The very last act performed before bringing Shabbat into the home is the lighting of the Shabbat candles. While this mitzvah is considered one of the three primary mitzvot of a Jewish woman, Shabbat candles may also be lit by a man.

Shabbat candles have long been the symbol of Shabbat. Why are they so important, especially if the mitzvah of lighting candles is done before Shabbat actually begins? The candles are lit just before Shabbat because one may not kindle a flame on Shabbat, since kindling is considered “creative work.” The actual candles, however, must burn well into Shabbat evening, since the light of the Shabbat candles is perceived as a critical part of creating oneg Shabbat — an enjoyable Shabbat atmosphere.
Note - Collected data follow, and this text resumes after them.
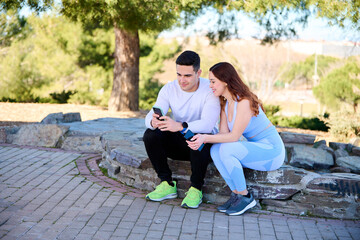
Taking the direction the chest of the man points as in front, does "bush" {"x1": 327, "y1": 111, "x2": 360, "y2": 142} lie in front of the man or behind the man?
behind

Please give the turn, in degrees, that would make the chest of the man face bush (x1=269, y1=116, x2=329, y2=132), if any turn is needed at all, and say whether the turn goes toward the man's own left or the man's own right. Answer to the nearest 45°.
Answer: approximately 180°

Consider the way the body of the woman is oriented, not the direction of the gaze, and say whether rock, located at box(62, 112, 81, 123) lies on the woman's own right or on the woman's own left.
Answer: on the woman's own right

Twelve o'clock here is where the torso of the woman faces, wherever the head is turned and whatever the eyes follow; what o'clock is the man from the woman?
The man is roughly at 2 o'clock from the woman.

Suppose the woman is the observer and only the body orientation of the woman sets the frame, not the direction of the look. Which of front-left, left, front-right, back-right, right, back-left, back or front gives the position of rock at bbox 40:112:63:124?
right

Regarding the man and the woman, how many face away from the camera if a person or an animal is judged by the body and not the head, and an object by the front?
0

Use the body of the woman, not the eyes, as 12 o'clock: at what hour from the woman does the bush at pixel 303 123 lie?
The bush is roughly at 5 o'clock from the woman.

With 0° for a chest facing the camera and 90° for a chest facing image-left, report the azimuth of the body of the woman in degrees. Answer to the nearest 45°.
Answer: approximately 45°

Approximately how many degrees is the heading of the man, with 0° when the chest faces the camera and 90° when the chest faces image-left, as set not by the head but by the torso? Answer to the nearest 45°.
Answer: approximately 45°

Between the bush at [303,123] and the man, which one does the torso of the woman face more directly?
the man
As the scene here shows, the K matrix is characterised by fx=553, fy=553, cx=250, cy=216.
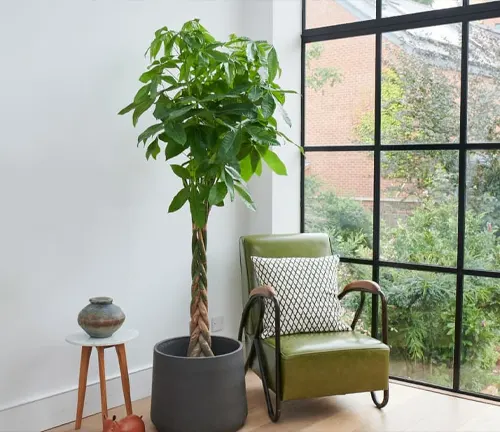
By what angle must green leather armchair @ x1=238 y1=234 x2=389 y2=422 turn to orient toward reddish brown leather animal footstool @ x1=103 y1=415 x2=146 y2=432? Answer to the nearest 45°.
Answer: approximately 90° to its right

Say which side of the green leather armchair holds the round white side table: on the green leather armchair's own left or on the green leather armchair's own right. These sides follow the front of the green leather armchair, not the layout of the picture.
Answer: on the green leather armchair's own right
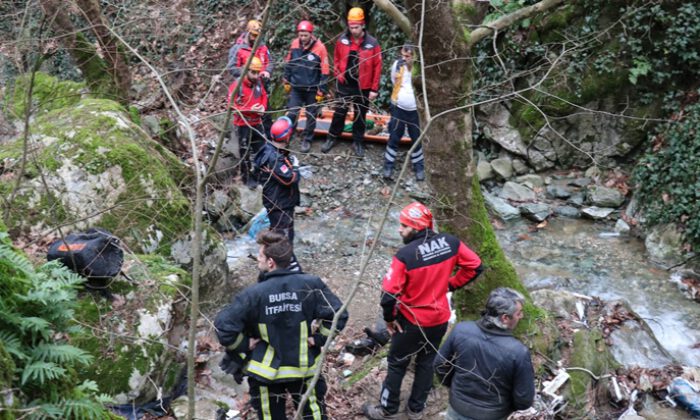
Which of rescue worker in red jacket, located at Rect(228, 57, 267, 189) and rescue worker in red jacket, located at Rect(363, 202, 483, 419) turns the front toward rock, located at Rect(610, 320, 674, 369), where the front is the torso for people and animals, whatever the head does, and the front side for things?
rescue worker in red jacket, located at Rect(228, 57, 267, 189)

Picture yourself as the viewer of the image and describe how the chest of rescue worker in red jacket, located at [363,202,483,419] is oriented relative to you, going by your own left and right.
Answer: facing away from the viewer and to the left of the viewer

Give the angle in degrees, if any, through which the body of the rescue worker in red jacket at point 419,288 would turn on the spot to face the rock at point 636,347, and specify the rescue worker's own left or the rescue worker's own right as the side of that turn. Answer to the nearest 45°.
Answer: approximately 90° to the rescue worker's own right

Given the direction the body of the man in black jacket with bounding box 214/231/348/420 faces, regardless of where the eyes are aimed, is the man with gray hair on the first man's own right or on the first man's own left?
on the first man's own right

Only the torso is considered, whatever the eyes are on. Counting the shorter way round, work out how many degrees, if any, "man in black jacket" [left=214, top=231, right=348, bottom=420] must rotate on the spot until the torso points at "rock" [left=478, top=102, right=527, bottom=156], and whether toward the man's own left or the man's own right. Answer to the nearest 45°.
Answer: approximately 45° to the man's own right

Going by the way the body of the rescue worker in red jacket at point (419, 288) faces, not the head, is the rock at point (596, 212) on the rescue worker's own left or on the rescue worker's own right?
on the rescue worker's own right

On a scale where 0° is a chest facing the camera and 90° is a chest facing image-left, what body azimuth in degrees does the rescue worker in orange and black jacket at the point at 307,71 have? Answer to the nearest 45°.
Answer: approximately 0°

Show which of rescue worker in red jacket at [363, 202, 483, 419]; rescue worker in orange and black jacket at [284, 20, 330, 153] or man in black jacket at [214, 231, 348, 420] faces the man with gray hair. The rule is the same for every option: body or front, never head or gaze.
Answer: rescue worker in orange and black jacket at [284, 20, 330, 153]

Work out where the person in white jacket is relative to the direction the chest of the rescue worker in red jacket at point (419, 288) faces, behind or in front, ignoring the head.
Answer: in front

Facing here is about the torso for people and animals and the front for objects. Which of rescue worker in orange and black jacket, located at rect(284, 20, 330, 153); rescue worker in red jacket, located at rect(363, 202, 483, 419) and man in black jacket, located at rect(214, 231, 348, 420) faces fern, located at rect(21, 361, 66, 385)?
rescue worker in orange and black jacket, located at rect(284, 20, 330, 153)

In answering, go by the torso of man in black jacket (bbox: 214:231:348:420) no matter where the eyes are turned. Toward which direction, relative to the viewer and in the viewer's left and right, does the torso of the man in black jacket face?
facing away from the viewer

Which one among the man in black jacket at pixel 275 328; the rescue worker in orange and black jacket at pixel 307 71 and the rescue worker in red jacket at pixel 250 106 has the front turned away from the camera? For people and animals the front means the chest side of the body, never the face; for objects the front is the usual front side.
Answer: the man in black jacket
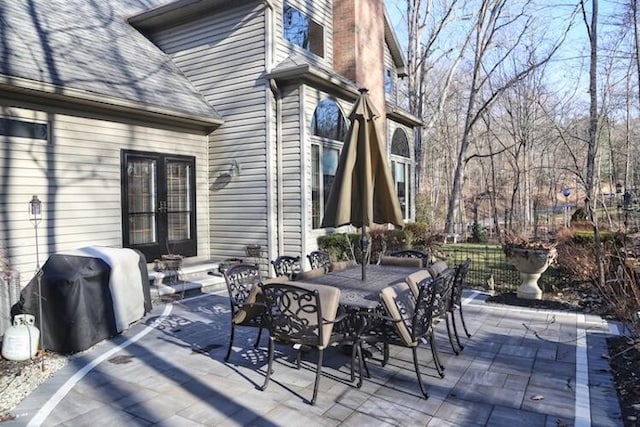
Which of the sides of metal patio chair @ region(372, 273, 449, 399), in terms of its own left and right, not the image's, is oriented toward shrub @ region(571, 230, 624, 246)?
right

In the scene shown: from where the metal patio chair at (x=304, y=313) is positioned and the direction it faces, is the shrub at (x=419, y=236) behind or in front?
in front

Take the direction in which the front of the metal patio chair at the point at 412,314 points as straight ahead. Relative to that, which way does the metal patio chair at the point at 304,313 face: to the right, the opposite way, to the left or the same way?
to the right

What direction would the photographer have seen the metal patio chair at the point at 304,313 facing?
facing away from the viewer and to the right of the viewer

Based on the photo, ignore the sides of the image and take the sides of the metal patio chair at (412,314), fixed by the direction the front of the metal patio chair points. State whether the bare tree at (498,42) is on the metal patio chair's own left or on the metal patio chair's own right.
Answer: on the metal patio chair's own right

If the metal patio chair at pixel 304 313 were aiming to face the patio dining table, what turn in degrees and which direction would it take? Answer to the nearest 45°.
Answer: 0° — it already faces it

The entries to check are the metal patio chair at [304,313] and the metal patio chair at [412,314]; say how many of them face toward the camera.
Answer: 0

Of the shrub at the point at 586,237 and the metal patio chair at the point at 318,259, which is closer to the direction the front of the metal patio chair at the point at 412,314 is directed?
the metal patio chair

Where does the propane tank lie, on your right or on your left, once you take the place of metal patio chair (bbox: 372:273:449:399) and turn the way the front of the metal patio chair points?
on your left

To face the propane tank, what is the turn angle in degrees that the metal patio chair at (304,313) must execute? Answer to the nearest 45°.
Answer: approximately 135° to its left

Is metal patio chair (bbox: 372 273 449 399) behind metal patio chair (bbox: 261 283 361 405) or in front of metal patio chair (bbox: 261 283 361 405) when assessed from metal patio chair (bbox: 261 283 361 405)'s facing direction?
in front

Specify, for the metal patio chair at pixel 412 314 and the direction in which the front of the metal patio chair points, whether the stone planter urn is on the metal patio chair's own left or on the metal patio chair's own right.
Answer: on the metal patio chair's own right

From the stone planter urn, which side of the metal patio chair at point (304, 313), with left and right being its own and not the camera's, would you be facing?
front

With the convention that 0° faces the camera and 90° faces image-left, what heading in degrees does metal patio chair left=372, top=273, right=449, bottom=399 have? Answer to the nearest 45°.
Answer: approximately 135°
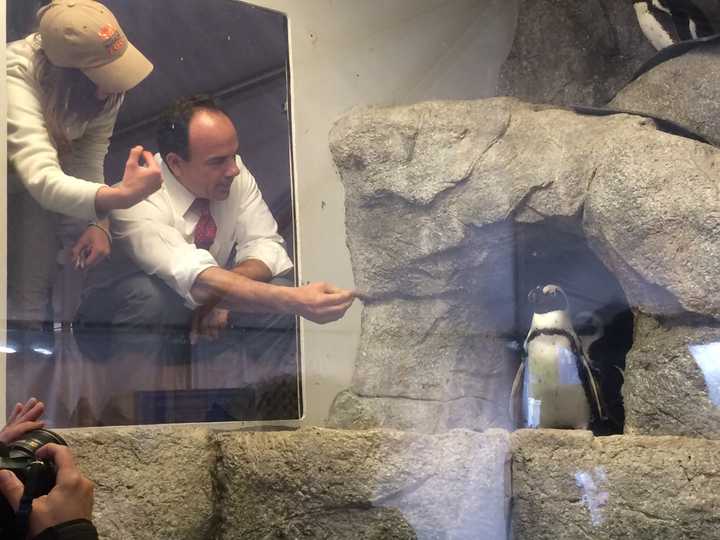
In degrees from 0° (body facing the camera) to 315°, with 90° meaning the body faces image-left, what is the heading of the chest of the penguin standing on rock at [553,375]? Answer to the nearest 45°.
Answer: approximately 0°

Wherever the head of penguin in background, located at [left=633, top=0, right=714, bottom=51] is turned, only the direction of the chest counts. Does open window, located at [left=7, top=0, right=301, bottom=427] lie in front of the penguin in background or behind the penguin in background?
in front

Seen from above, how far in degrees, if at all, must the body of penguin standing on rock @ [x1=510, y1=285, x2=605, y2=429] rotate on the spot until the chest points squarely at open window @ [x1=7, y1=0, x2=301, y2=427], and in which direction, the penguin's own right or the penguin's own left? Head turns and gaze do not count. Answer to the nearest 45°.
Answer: approximately 45° to the penguin's own right
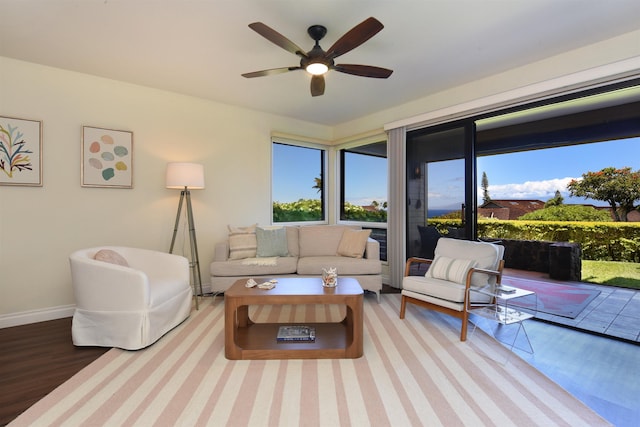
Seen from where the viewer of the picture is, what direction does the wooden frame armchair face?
facing the viewer and to the left of the viewer

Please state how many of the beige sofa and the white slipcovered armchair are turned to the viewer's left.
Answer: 0

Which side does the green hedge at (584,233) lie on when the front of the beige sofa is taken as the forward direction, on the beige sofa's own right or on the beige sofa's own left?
on the beige sofa's own left

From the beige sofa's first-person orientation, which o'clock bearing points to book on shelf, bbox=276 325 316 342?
The book on shelf is roughly at 12 o'clock from the beige sofa.

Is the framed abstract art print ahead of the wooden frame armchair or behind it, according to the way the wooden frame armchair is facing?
ahead

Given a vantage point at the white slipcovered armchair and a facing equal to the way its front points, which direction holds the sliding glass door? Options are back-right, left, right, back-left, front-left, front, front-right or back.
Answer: front-left

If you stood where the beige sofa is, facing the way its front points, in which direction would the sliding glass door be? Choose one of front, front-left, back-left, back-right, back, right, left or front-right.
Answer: left

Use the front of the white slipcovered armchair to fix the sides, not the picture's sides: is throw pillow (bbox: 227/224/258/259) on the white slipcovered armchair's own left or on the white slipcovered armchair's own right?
on the white slipcovered armchair's own left

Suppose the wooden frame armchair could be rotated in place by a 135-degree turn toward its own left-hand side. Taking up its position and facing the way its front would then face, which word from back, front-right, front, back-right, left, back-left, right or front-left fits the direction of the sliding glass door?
left

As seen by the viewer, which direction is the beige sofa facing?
toward the camera

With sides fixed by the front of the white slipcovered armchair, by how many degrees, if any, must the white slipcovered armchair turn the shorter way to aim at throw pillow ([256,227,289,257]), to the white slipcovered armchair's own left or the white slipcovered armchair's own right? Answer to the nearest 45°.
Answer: approximately 90° to the white slipcovered armchair's own left

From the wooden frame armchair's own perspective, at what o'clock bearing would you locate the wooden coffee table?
The wooden coffee table is roughly at 12 o'clock from the wooden frame armchair.

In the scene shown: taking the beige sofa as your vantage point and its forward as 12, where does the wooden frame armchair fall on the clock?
The wooden frame armchair is roughly at 10 o'clock from the beige sofa.

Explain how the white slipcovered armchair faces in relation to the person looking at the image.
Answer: facing the viewer and to the right of the viewer

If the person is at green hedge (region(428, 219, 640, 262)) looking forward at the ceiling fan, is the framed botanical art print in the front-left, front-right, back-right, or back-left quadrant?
front-right

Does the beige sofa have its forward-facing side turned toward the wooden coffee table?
yes

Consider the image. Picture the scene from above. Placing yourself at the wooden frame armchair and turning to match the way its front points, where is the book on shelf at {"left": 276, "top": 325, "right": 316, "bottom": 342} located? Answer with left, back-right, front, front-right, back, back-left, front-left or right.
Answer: front
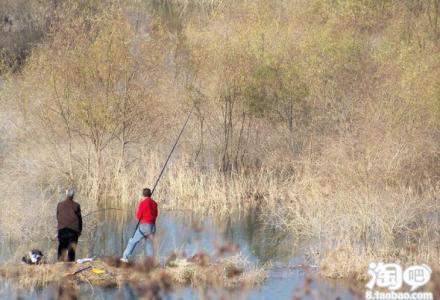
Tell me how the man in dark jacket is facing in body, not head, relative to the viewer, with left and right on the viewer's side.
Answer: facing away from the viewer
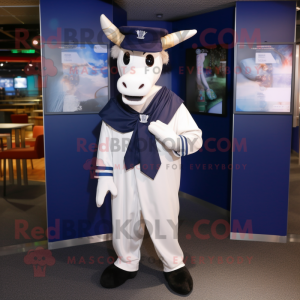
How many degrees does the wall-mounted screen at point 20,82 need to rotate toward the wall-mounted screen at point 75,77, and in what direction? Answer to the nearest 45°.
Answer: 0° — it already faces it

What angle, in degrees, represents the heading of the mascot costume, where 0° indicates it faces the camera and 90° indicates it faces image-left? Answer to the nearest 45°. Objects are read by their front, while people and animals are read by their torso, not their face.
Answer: approximately 0°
One is supposed to enjoy Shabbat, and stumbling about in a dark house is hardly a way to experience enjoyment. Today, when every house is filled with electric light, it may be difficult to grasp the importance of candles. It should be recalled, however, that electric light came into use only at the beginning of the last century. The burning Shabbat candles, often placed on or near the dining room table, provide a sense of Shalom Bayit, peace in the home, for Shabbat evening. Even today, in rooms filled with electric light, there is a special soothing feeling when watching the flickering flames of the candles cast playful shadows as they add a glow of sanctity to the Shabbat setting.